FIG. 2 shows a prior art MSM type photodiode as described in IEEE Electron Device Letters, Vol. EDL-2, No. 5 (1981), pages 112 to 114. In FIG. 2, an undoped GaAs layer 3 for absorbing light is grown on a semi-insulating GaAs substrate 4 by, for example, a metal organic chemical vapor deposition (hereinafter referred to as "MOCVD") method. A pair of Schottky electrodes 1 and 2 are disposed on the light absorption layer 3 at predetermined positions to produce Schottky junctions with the layer 3. Light is incident to the device as shown by an arrow 6.
In operation, a bias voltage is applied between the electrodes 1 and 2. Then, the Schottky barrier at electrode 2 is reverse-biased and the Schottky barrier at electrode 1 is forward biased. Therefore, a depletion layer is produced extending from the electrode 2 toward the electrode 1 having a volume that increases as the applied bias voltage is increased. In order to obtain high speed response, a sufficiently high voltage is applied so that a region between the electrodes 1 and 2 is depleted in the neighborhood of the surface of light absorption layer 3. When light 6 is incident on the biased photodiode, the incident light 6 is absorbed in the light absorption layer 3 and generates electron-hole pairs. The generated electron-hole pairs are separated by the applied electric field and electrons and holes reach the electrodes 2 and 1, respectively, and collected as a photocurrent.
Since the prior art MSM type photo detector is produced on a semi-insulating GaAs substrate 4 and both electrodes 1 and 2 are disposed on a common surface, it has a high degree of compatibility with other electronic circuits and has high speed response and low capacitance. These characteristics make the light receiving element popular in optoelectronic integrated circuits (so-called OEIC).
The prior art MSM type semiconductor light responsive element having the described construction has problems as described below because the light absorption layer 3 is exposed at the uppermost surface of the element.
FIG. 3 shows the distribution of the electric field in the cross-section of the light responsive element. As shown in the figure, the electric field is concentrated at the portions of the electrodes 1 and 2 nearest of each other. Since the generated carriers are concentrated at the nearest portions of the electrodes 1 and 2 and the electric field is strong at the nearest portions of the electrodes, largest variations in the electric field occur at the nearest portions of the electrodes 1 and 2. Furthermore, carriers generated in the light absorption layer 3 are captured by and ionizes traps in the crystal.

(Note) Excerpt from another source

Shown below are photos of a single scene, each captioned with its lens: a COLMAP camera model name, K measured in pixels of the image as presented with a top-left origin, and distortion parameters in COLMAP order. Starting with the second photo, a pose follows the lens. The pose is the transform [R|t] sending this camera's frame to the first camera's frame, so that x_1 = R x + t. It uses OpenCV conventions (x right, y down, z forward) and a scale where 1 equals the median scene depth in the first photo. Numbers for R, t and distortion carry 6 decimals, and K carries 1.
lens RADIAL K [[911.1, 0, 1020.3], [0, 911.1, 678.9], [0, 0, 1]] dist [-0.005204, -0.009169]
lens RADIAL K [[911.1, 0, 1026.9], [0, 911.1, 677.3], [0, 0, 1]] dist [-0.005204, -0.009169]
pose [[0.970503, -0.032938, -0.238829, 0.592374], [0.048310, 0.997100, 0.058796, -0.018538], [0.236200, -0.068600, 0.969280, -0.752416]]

The lifetimes of the traps vary dependent on, for example, crystallinity or surface properties of the crystal in a range of from about several milliseconds to several microseconds. When these lifetimes are sufficiently long compared with the modulation frequency of the incident signal light, the ionized traps effectively become stationary charges, changing the distribution of the electric field and the flow of the charge of carriers. When the light absorption layer 3 is exposed at the uppermost surface the element and has a large number of surface states, a large number of carriers are trapped, increasing the carrier flow phenomenon further.

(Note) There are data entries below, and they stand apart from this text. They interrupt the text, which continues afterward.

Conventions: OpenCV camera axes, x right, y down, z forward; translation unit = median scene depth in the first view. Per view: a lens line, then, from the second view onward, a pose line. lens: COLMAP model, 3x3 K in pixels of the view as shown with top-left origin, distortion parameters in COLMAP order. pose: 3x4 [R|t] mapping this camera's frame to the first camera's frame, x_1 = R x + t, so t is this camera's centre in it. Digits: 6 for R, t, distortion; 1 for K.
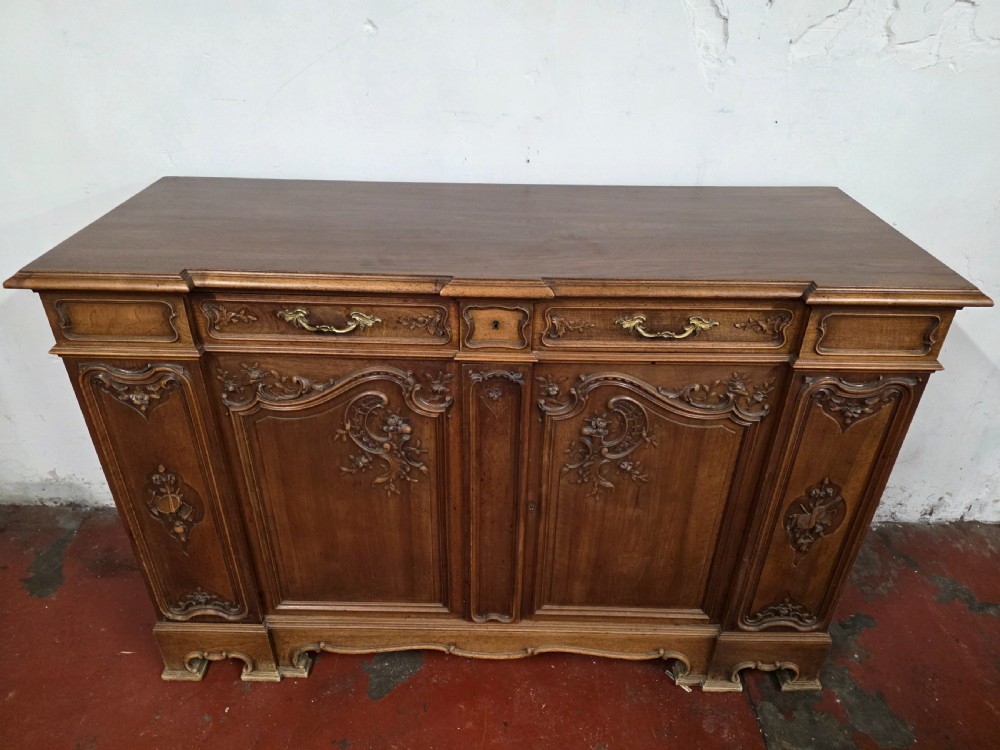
lens RADIAL K [[675.7, 0, 496.8], [0, 675.7, 370.5], [0, 0, 1]] dist [0.060130, -0.065989]
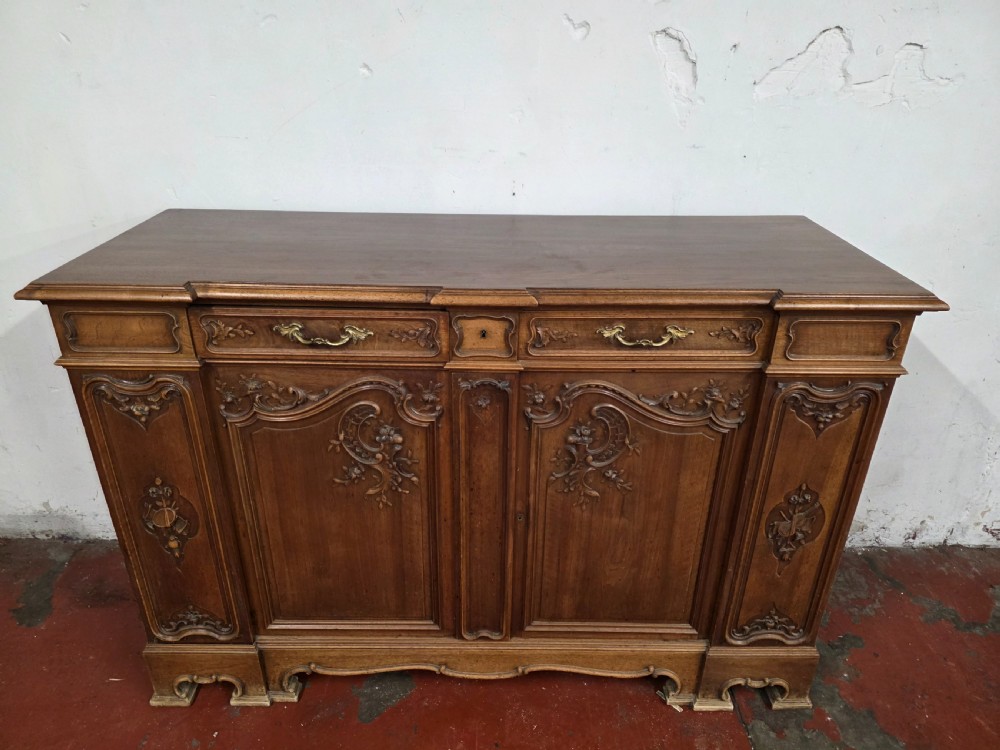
lens RADIAL K [[672.1, 0, 496.5], [0, 672.1, 374.6], [0, 0, 1]] dist [0.069839, -0.075407]
pose [[0.999908, -0.007098, 0.011547, 0.005330], [0.008008, 0.996703, -0.080739, 0.066001], [-0.010936, 0.080824, 0.996668, -0.034068]]
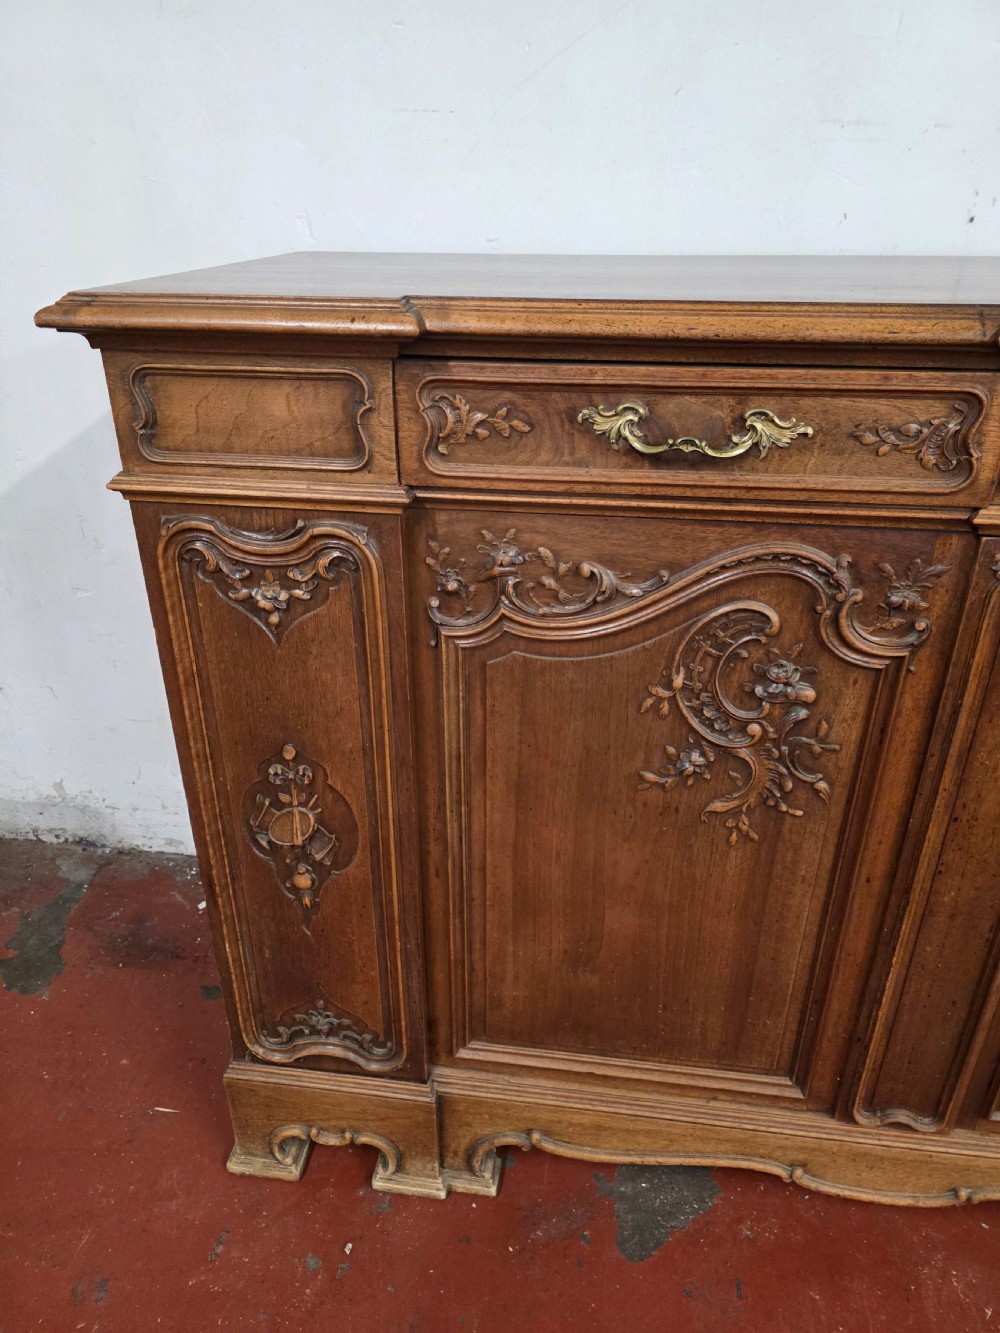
lens RADIAL K [[895.9, 0, 498.8], [0, 895.9, 657.3], [0, 0, 1]] dist [0.069839, -0.075407]
pose [[0.992904, 0.041967, -0.111264, -0.248619], [-0.050167, 0.996145, -0.071955, 0.106076], [0.107815, 0.077026, 0.991183, 0.331203]]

FIG. 4(b) shows the energy band structure between the electrodes in the neighborhood of semiconductor surface. When no light is incident on the element, the conduction band edge 8 and valence band edge 9 are positioned at the potentials shown in the figure by the solid lines. When light is incident on the element and carriers are generated at the light absorption layer 12, however, the carriers generated as discussed above are captured by the traps in the neighborhood of the surface of light absorption layer 12 and the traps are ionized and become stationary charges. Therefore, the potentials of the conduction band edge and valence band edge shown by broken lines 8' and 9' of figure 4(b) are lowered and the slope of the bands at the uppermost surface of the light absorption layer 12 becomes steeper. As a result, the width of the barrier through which electrons may tunnel is narrowed, increasing the probability of tunneling and the injection of majority carriers. That phenomenon produces an unstable current amplification and deteriorates the frequency response of the photodiode. In FIG. 4(b), reference numeral 10 designates the Fermi level position in layer 3 and reference numeral 11 designates the position of the Schottky barrier.